### Exercise goal:
Scan the material below for every line with the string "during", and copy those lines.

** Opening Data records block **

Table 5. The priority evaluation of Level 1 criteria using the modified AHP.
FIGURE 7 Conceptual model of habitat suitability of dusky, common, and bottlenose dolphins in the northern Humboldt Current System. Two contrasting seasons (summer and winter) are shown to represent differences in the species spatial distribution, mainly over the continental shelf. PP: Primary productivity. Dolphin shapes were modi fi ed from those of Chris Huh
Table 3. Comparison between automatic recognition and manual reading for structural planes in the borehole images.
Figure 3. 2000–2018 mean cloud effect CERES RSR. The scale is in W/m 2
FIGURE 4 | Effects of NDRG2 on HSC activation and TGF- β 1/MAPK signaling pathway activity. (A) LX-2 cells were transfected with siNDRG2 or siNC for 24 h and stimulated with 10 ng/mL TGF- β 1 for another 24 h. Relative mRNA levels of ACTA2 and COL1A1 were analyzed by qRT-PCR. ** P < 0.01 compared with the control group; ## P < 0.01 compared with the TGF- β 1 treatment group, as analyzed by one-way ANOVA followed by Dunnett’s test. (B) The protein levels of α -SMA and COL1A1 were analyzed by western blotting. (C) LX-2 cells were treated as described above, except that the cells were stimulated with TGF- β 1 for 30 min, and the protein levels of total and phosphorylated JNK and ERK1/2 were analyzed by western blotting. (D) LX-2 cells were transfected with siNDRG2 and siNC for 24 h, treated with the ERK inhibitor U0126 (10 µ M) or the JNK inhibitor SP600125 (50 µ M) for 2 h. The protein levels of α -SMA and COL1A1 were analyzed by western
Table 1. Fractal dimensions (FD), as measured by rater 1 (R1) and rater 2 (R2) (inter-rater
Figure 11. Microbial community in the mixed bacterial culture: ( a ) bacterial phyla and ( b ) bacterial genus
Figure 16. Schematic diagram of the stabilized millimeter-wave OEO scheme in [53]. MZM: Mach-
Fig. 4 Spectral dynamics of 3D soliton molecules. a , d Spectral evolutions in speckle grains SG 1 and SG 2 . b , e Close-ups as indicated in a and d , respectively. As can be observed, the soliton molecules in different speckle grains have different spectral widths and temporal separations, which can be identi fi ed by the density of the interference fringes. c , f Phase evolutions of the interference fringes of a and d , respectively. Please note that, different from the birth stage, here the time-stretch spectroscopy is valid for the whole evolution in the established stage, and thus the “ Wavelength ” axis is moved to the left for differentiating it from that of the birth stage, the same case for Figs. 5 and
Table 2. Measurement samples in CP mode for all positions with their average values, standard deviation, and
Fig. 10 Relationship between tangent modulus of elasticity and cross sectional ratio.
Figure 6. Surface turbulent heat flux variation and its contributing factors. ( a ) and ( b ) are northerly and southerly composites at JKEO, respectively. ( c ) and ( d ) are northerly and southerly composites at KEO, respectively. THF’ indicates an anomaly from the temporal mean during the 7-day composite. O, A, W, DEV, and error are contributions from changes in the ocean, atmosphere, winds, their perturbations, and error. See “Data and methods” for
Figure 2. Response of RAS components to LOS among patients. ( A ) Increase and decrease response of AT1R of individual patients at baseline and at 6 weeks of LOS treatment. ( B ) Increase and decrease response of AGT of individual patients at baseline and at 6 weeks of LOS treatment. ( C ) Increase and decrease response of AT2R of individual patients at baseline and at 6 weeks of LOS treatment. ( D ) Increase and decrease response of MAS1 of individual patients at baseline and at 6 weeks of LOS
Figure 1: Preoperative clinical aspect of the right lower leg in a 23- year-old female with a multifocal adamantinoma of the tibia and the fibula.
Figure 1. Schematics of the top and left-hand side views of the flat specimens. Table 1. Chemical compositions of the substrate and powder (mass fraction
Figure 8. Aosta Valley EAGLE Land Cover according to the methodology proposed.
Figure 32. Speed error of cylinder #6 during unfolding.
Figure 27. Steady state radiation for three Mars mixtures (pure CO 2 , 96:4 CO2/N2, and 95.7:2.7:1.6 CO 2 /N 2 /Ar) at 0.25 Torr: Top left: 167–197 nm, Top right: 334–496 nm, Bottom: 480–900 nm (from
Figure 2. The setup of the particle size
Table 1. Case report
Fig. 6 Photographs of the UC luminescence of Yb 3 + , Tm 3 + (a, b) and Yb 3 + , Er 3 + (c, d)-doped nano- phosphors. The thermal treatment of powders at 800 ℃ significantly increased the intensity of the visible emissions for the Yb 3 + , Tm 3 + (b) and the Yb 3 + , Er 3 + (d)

** Closing Data records block **

### Answer box:
Figure 6. Surface turbulent heat flux variation and its contributing factors. ( a ) and ( b ) are northerly and southerly composites at JKEO, respectively. ( c ) and ( d ) are northerly and southerly composites at KEO, respectively. THF’ indicates an anomaly from the temporal mean during the 7-day composite. O, A, W, DEV, and error are contributions from changes in the ocean, atmosphere, winds, their perturbations, and error. See “Data and methods” for
Figure 32. Speed error of cylinder #6 during unfolding.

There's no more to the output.